Но мы идем дальше. Чуть в стороне от ступы есть небольшие торговые павильоны, по некоторым приметам видно что золотая пора их деятельности уже прошла. Кто-то что-то покупает. Особенно популярны яркие пледа из Непала, стоят около 150 рупий, что где-то около 3 – 4 долларов уса. В лесу за ступой-храмом в тени деревьев мелькают обезьяны, но территория комплекса отделена высокой металлической сеткой-забором и обезьян на территории храма я не видел.
Справа от центрального входа находится дом настоятеля это дом спящего ламы.
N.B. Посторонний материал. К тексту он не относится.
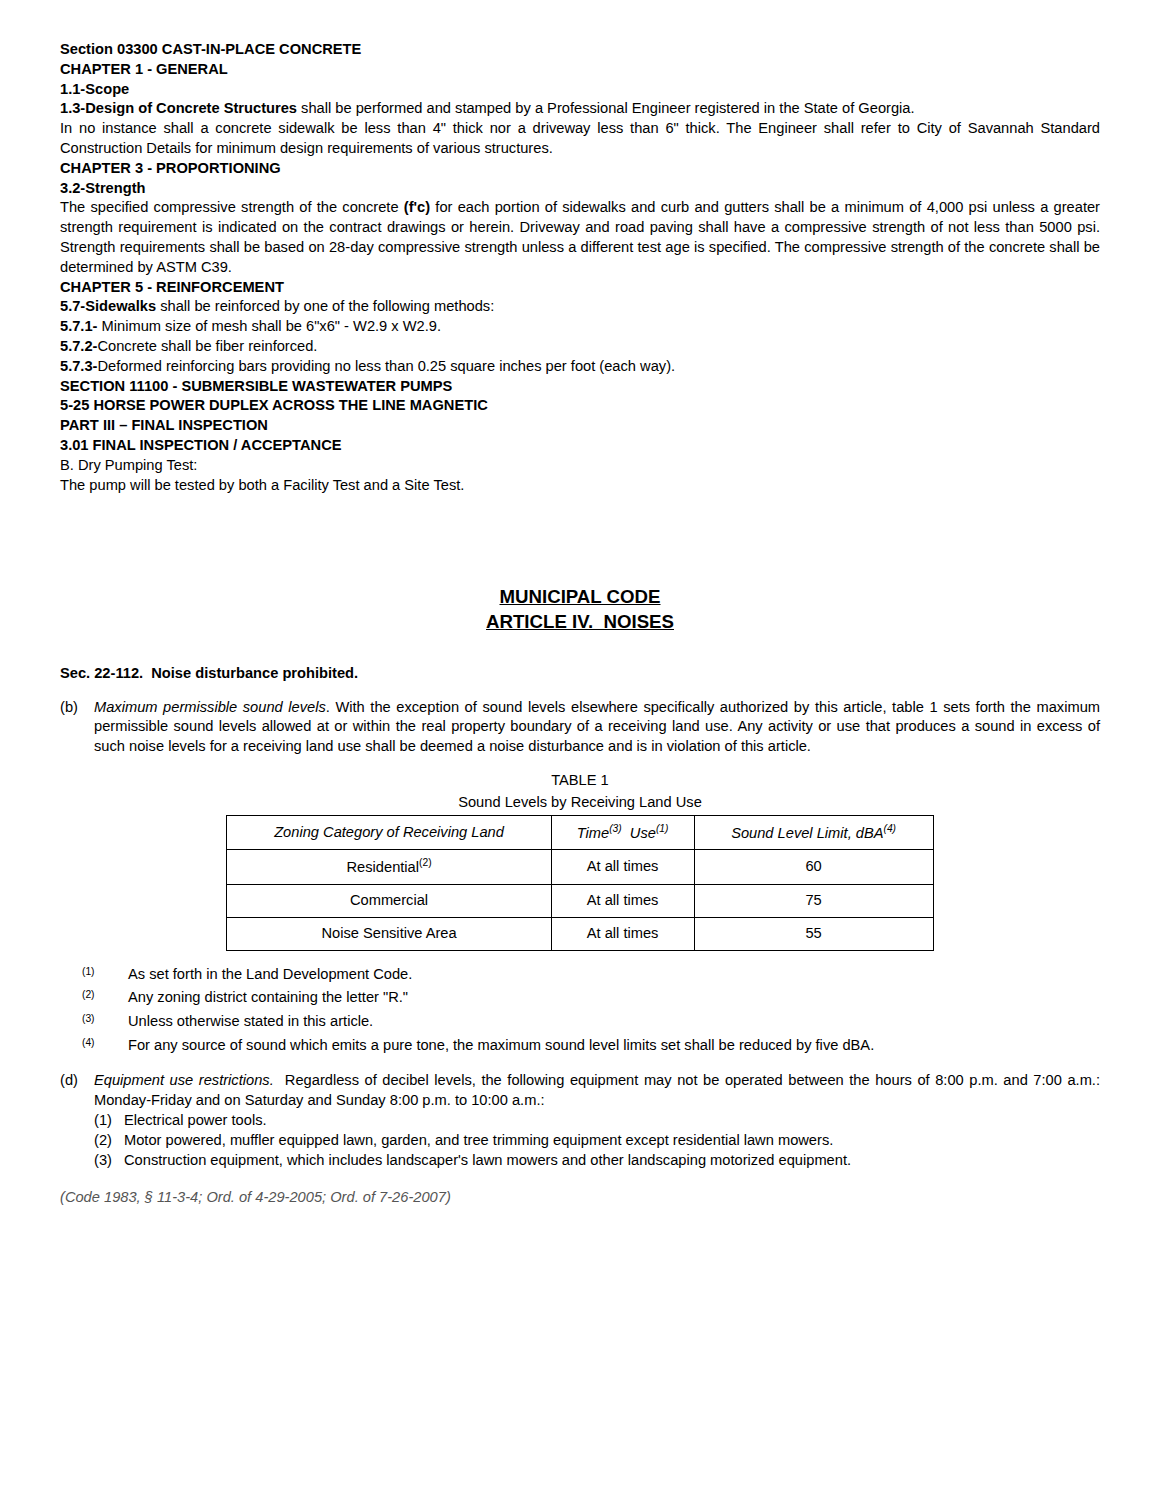Section 03300 CAST-IN-PLACE CONCRETE
CHAPTER 1 - GENERAL
1.1-Scope
1.3-Design of Concrete Structures shall be performed and stamped by a Professional Engineer registered in the State of Georgia.
In no instance shall a concrete sidewalk be less than 4" thick nor a driveway less than 6" thick. The Engineer shall refer to City of Savannah Standard Construction Details for minimum design requirements of various structures.
CHAPTER 3 - PROPORTIONING
3.2-Strength
The specified compressive strength of the concrete (f'c) for each portion of sidewalks and curb and gutters shall be a minimum of 4,000 psi unless a greater strength requirement is indicated on the contract drawings or herein. Driveway and road paving shall have a compressive strength of not less than 5000 psi. Strength requirements shall be based on 28-day compressive strength unless a different test age is specified. The compressive strength of the concrete shall be determined by ASTM C39.
CHAPTER 5 - REINFORCEMENT
5.7-Sidewalks shall be reinforced by one of the following methods:
5.7.1- Minimum size of mesh shall be 6"x6" - W2.9 x W2.9.
5.7.2-Concrete shall be fiber reinforced.
5.7.3-Deformed reinforcing bars providing no less than 0.25 square inches per foot (each way).
SECTION 11100 - SUBMERSIBLE WASTEWATER PUMPS
5-25 HORSE POWER DUPLEX ACROSS THE LINE MAGNETIC
PART III – FINAL INSPECTION
3.01 FINAL INSPECTION / ACCEPTANCE
B. Dry Pumping Test:
The pump will be tested by both a Facility Test and a Site Test.
MUNICIPAL CODE
ARTICLE IV. NOISES
Sec. 22-112. Noise disturbance prohibited.
(b)
Maximum permissible sound levels. With the exception of sound levels elsewhere specifically authorized by this article, table 1 sets forth the maximum permissible sound levels allowed at or within the real property boundary of a receiving land use. Any activity or use that produces a sound in excess of such noise levels for a receiving land use shall be deemed a noise disturbance and is in violation of this article.
TABLE 1
Sound Levels by Receiving Land Use
| Zoning Category of Receiving Land | Time (3) Use (1) | Sound Level Limit, dBA (4) |
| --- | --- | --- |
| Residential (2) | At all times | 60 |
| Commercial | At all times | 75 |
| Noise Sensitive Area | At all times | 55 |
(1) As set forth in the Land Development Code.
(2) Any zoning district containing the letter "R."
(3) Unless otherwise stated in this article.
(4) For any source of sound which emits a pure tone, the maximum sound level limits set shall be reduced by five dBA.
(d)
Equipment use restrictions. Regardless of decibel levels, the following equipment may not be operated between the hours of 8:00 p.m. and 7:00 a.m.: Monday-Friday and on Saturday and Sunday 8:00 p.m. to 10:00 a.m.:
(1) Electrical power tools.
(2) Motor powered, muffler equipped lawn, garden, and tree trimming equipment except residential lawn mowers.
(3) Construction equipment, which includes landscaper's lawn mowers and other landscaping motorized equipment.
(Code 1983, § 11-3-4; Ord. of 4-29-2005; Ord. of 7-26-2007)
Некоторые говорят что он находится в камотозном состоянии, другие считают что он впал в глубокую медитацию. 
Но как бы там ни было (это было на другой день), в 11 часов утра мы заняли очередь за благословением. По двору бегают белочки и расхаживают вороны. Обстановка мирная и немного торжественная. После часового ожидания, дверь открывается и мы допущены к телу. Поднимаемся на второй этаж и идем в полумраке. Впереди у окна на кровати лежит тело человека. Рядом стоит монашка, одетая как прислуга и поднимает руку Ринпоче (Драгоценного учителя), благословляя тех, кто пришел. Она спрашивает у нащего гида-ламы, откуда эти люди, а услышав, что это русские, пронзительно вскрикивает: “Ринпоче, русские здесь (перевод сделан потом)”! Крик запоминающийся и прикосновение восковой руки Ринпоче тоже. Положив на кровать подношения-денежку, спешим дальше – очередь подпирает. За нами человек двадцать китайцев или корейцев. На выходе монах раздает памятные аммулеты – красную шелковую нить с завязанным на ней узелком. Выходим.
Помимо нигмапиского монастыря в Клеменауне есть и другие храмы. В одном из них находится большая статуя стоящего Будды. 
Есть лавки с ритуальными предметами. Цены невысокие.
Здесь мы встретили российского монаха из Астрахани. Он живет и учится в Мидролинге, но сейчас собирается домой, из-за проблем с финансами. 
Климат в Дерадуне такой как и во всей Индии, разве что чуть-чуть похолоднее. Лучшая пора весна и осень. Летом – июнь, июль - сезон дождей. Зима – декабрь и январь, ночью температура + 10, а днем около + 20 – страшно холодно для Индии. Летом хорошо быть в горах - туда дожди не доходят.

----------


## Айвар

Дхармасала. 
Уже по дороге в Дхармасалу узнали от одного попутчика,российского монаха о том, что Далай-лама дает там пятидневное учение. Обрадовались.
До Дхармасалы добрались поздно ночью, на вокзале ждали бусики. Поторговались с таксистом и он за полчаса забросил нас на гору. Наверху полно гостиниц, но ночью было трудно ориентироваться, зато с рассветом можно было найти номер подходящий по вкусу и по цене. Мы выбираем номер с терассой в гостинице на южной стороне горы за 250 рупий с газовой плитой, и конечно же с горячим душем. Наш приятель, российский монах находит приют в монастыре Богдо-гегена Ринпоче, в котором любят останавливаться россияне и монголы, так как настоятель очень гостеприимен. 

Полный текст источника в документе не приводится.